Her yıl 24 Kasım ‘Öğretmenler Günü’ olarak kutlanıyor. Hediyeler, çiçekler veya özel kutlamalar yapılıyor.
Çoğunlukla her okul kendi öğretmenleriyle bir kutlama yapıyor. Özlü sözler paylaşılıyor. Bütün öğretmenlerin kutsallığından söz ediliyor. Sosyal medya hesapları bu özel kutlamalar ile bir günlüğüne gündemimizi oluşturuyor.
Tıpkı diğer özel günlerde olduğu gibi yılın bir günü özel hissetme ve hissettirme alışkanlığı yıllar boyu devam ediyor. Bu durum eşitsizlikleri gizlediği gibi problemleri de yokmuş gibi gösteriyor. Anneler, kadınlar, çocuklar, hayvanlar ve diğer tüm canlılar gibi öğretmenler de sadece bir günlüğüne özel ve kutsal oluyor.
Atanamayan öğretmenleri düşünüyorum. Atanamadığı için başka işlerde çalışmak zorunda kalan öğretmenleri düşünüyorum. Sınıflarında öğrencileri ile birlikte olması gerekirken başka işlerde çalışırken hayatını kaybeden öğretmenleri düşünüyorum. Öğretmenlik mesleğini yaparken öldürülen öğretmenleri düşünüyorum.
Yıllar sonra öğretmenlik mesleğine kavuşmuşken öğrenciler ve veliler tarafından şiddet gören öğretmenleri de unutmayalım. Öğrenciye zayıf not verdiği için şiddet gören öğretmenler gibi. Her gün WhatsApp gruplarında ailelerle, okul sınırları dışında da mesleğini devam ettiren öğretmenler gibi. İsim yapmış belli okullar dışında çalışan ancak eşit çalışma koşullarının dışında fırsatlara ulaşma açısından da eşitlikten uzak olan öğretmenler gibi. Okulda yapılan etkinliklerde kullandıkları gökkuşağı renklerden dolayı mesleğine son verilen öğretmenler gibi.

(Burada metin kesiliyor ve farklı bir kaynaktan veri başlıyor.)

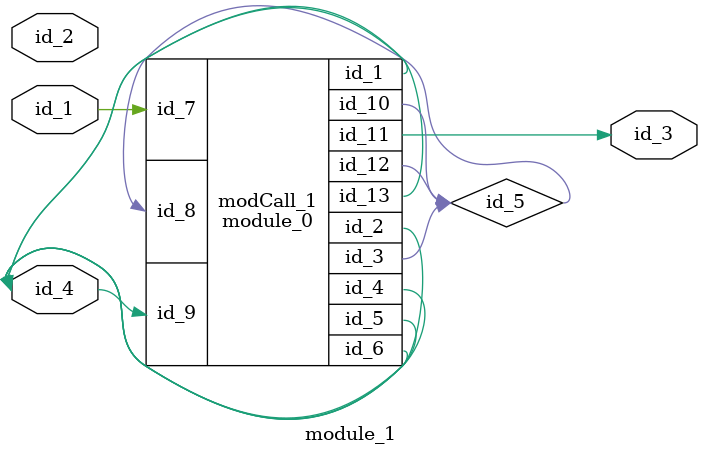
<source format=v>
module module_0 (
    id_1,
    id_2,
    id_3,
    id_4,
    id_5,
    id_6,
    id_7,
    id_8,
    id_9,
    id_10,
    id_11,
    id_12,
    id_13
);
  output wire id_13;
  inout wire id_12;
  output wire id_11;
  inout wire id_10;
  input wire id_9;
  input wire id_8;
  input wire id_7;
  inout wire id_6;
  output wire id_5;
  output wire id_4;
  inout wire id_3;
  inout wire id_2;
  output wire id_1;
  wire id_14 = id_12;
  wand  id_15  ,  id_16  ,  id_17  ,  id_18  ,  id_19  ,  id_20  ,  id_21  ,  id_22  ,  id_23  ,  id_24  ,  id_25  ,  id_26  ,  id_27  ,  id_28  ;
  assign id_1 = id_18 ? 1 : 1;
endmodule
module module_1 (
    id_1,
    id_2,
    id_3,
    id_4
);
  inout wire id_4;
  output wire id_3;
  input wire id_2;
  inout wire id_1;
  wire id_5;
  module_0 modCall_1 (
      id_4,
      id_4,
      id_5,
      id_4,
      id_4,
      id_4,
      id_1,
      id_5,
      id_4,
      id_5,
      id_3,
      id_5,
      id_4
  );
endmodule

</source>
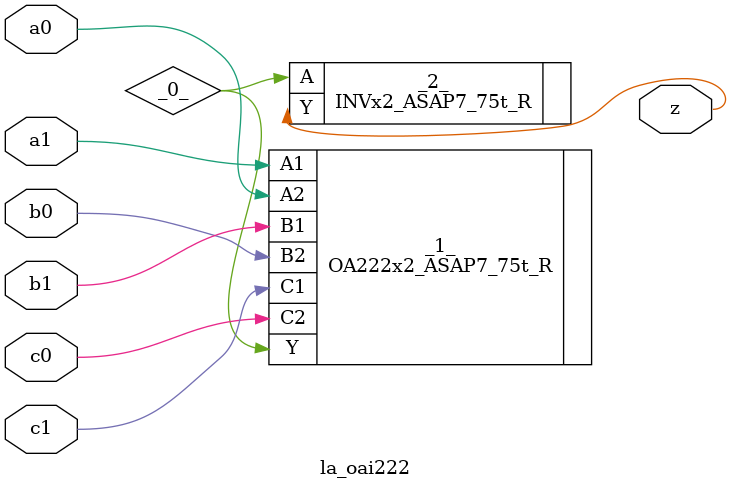
<source format=v>

/* Generated by Yosys 0.37 (git sha1 a5c7f69ed, clang 14.0.0-1ubuntu1.1 -fPIC -Os) */

module la_oai222(a0, a1, b0, b1, c0, c1, z);
  wire _0_;
  input a0;
  wire a0;
  input a1;
  wire a1;
  input b0;
  wire b0;
  input b1;
  wire b1;
  input c0;
  wire c0;
  input c1;
  wire c1;
  output z;
  wire z;
  OA222x2_ASAP7_75t_R _1_ (
    .A1(a1),
    .A2(a0),
    .B1(b1),
    .B2(b0),
    .C1(c1),
    .C2(c0),
    .Y(_0_)
  );
  INVx2_ASAP7_75t_R _2_ (
    .A(_0_),
    .Y(z)
  );
endmodule

</source>
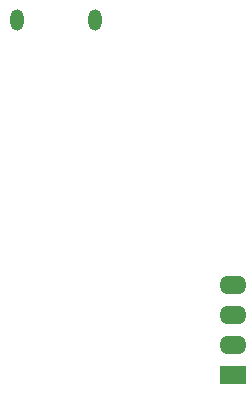
<source format=gbr>
%TF.GenerationSoftware,Altium Limited,Altium Designer,21.6.4 (81)*%
G04 Layer_Color=16711935*
%FSLAX45Y45*%
%MOMM*%
%TF.SameCoordinates,1F3DC5CE-A10F-41C4-B24A-259E2D936CC1*%
%TF.FilePolarity,Negative*%
%TF.FileFunction,Soldermask,Bot*%
%TF.Part,Single*%
G01*
G75*
%TA.AperFunction,ComponentPad*%
%ADD40O,2.30000X1.60000*%
%ADD41R,2.30000X1.60000*%
G04:AMPARAMS|DCode=42|XSize=1.1032mm|YSize=1.8032mm|CornerRadius=0.5516mm|HoleSize=0mm|Usage=FLASHONLY|Rotation=180.000|XOffset=0mm|YOffset=0mm|HoleType=Round|Shape=RoundedRectangle|*
%AMROUNDEDRECTD42*
21,1,1.10320,0.70000,0,0,180.0*
21,1,0.00000,1.80320,0,0,180.0*
1,1,1.10320,0.00000,0.35000*
1,1,1.10320,0.00000,0.35000*
1,1,1.10320,0.00000,-0.35000*
1,1,1.10320,0.00000,-0.35000*
%
%ADD42ROUNDEDRECTD42*%
%TA.AperFunction,WasherPad*%
%ADD43C,0.10000*%
D40*
X1500000Y-450000D02*
D03*
Y-704000D02*
D03*
Y-196000D02*
D03*
D41*
Y-958000D02*
D03*
D42*
X-330000Y2050000D02*
D03*
X330000D02*
D03*
D43*
X0Y700000D02*
D03*
%TF.MD5,c34bd741371c111222a7dc164b2b24d0*%
M02*

</source>
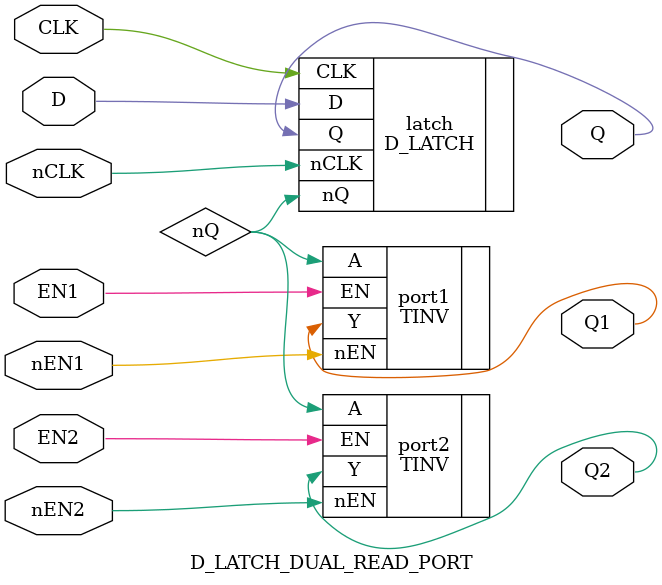
<source format=v>
`include "../D_LATCH/D_LATCH.v"

module D_LATCH_DUAL_READ_PORT(
    input D,
    input CLK,
    input nCLK,
    output Q,
    input EN1,
    input nEN1,
    input EN2,
    input nEN2,
    output Q1,
    output Q2,
);
    wire nQ;
    D_LATCH latch(
        .D(D),
        .CLK(CLK),
        .nCLK(nCLK),
        .Q(Q),
        .nQ(nQ)
    );
    TINV port1(
        .A(nQ),
        .EN(EN1),
        .nEN(nEN1),
        .Y(Q1)
    );
    TINV port2(
        .A(nQ),
        .EN(EN2),
        .nEN(nEN2),
        .Y(Q2)
    );
endmodule
</source>
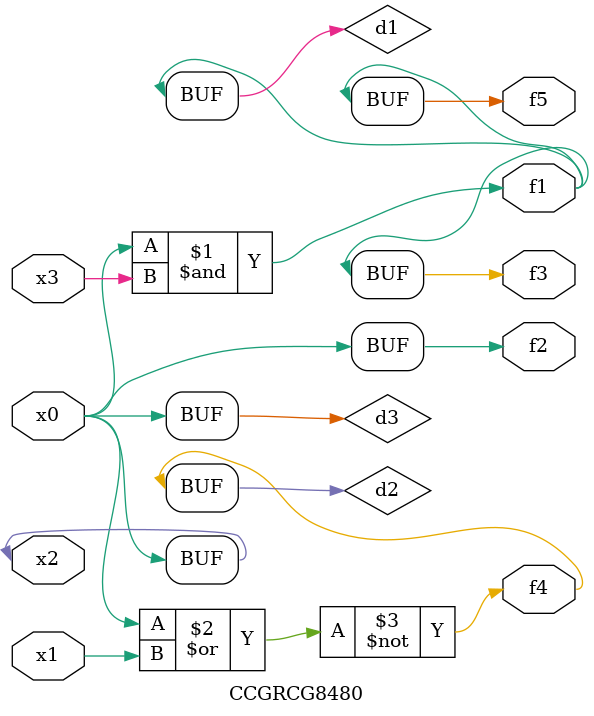
<source format=v>
module CCGRCG8480(
	input x0, x1, x2, x3,
	output f1, f2, f3, f4, f5
);

	wire d1, d2, d3;

	and (d1, x2, x3);
	nor (d2, x0, x1);
	buf (d3, x0, x2);
	assign f1 = d1;
	assign f2 = d3;
	assign f3 = d1;
	assign f4 = d2;
	assign f5 = d1;
endmodule

</source>
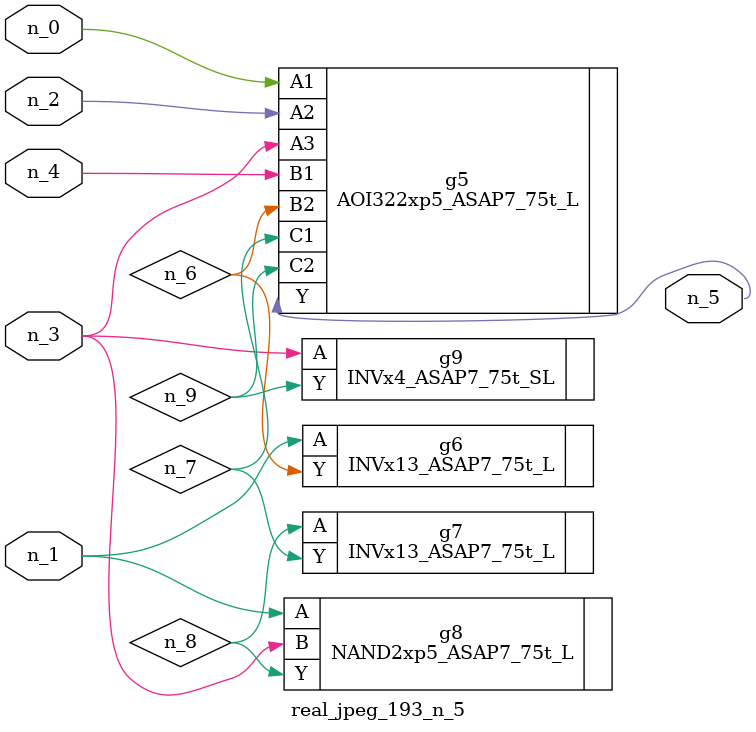
<source format=v>
module real_jpeg_193_n_5 (n_4, n_0, n_1, n_2, n_3, n_5);

input n_4;
input n_0;
input n_1;
input n_2;
input n_3;

output n_5;

wire n_8;
wire n_6;
wire n_7;
wire n_9;

AOI322xp5_ASAP7_75t_L g5 ( 
.A1(n_0),
.A2(n_2),
.A3(n_3),
.B1(n_4),
.B2(n_6),
.C1(n_7),
.C2(n_9),
.Y(n_5)
);

INVx13_ASAP7_75t_L g6 ( 
.A(n_1),
.Y(n_6)
);

NAND2xp5_ASAP7_75t_L g8 ( 
.A(n_1),
.B(n_3),
.Y(n_8)
);

INVx4_ASAP7_75t_SL g9 ( 
.A(n_3),
.Y(n_9)
);

INVx13_ASAP7_75t_L g7 ( 
.A(n_8),
.Y(n_7)
);


endmodule
</source>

Tek bir sınıfta ilkokul kademelerinin hepsinin olduğu ve sobalar ile ısınan okulda çalışan öğretmenler de var. Bu durumun nostaljisi yapılarak romantik bir hava verilmeye çalışılıyor. Düzeltilebilecek durumlar ve fiziksel noktalar varken nasıl olsa idare ediliyor denilip göz ardı edilmesi gibi. Gelen öğretmen görev süresi bitince gidiyor kimse kalıcı değil diye söylenmesi gibi. Bir tarafta tüm ilkokul kademelerini aynı sınıfta okutmaya çalışan, diğer tarafta da en az 30 kişilik sınıflarda ders anlatmaya çalışan öğretmenler gibi.
Tüm bunların dışında Ankara’da bir lisede çalışan ve 44 yıllık çalışma hayatından emekli olan öğretmeni öğrenciler, öğretmenler hep birlikte uğurladığı video da aklıma geliyor. Bir öğrencisinde iz bırakan ve temas ettiği her öğrencisinin hayatını değiştiren öğretmenleri düşünüyorum. Umut doluyorum. İdealist öğretmenlerin sınıflarında ders dinleyen öğrencilerin ne kadar şanslı olduğunu düşünüyorum.
Sadece bir diploma ile değil de içten gelerek yapılması gereken meslek olan öğretmenlik, ancak böylelikle geleceği şekillendirebilir. Ancak mücadeleyi, umudu, çalışmayı ve başarının getirdiği mutluluğu öğrencilerine yaşatan öğretmen; güneşli güzel günlerin yakın olmasını sağlayabilir. Sadece öğretmenlik değil, diğer tüm mesleklere, insanlara, canlılara ve doğaya saygı duymayı öğrenerek büyüyen bir ailenin çocuğu geleceğin kahramanlarından olabilir.
Her şeye rağmen değil de sadece ‘iyi ki varsınız’ diyebileceğimiz nice günleriniz olsun. Öğretmenler gününüz kutlu olsun!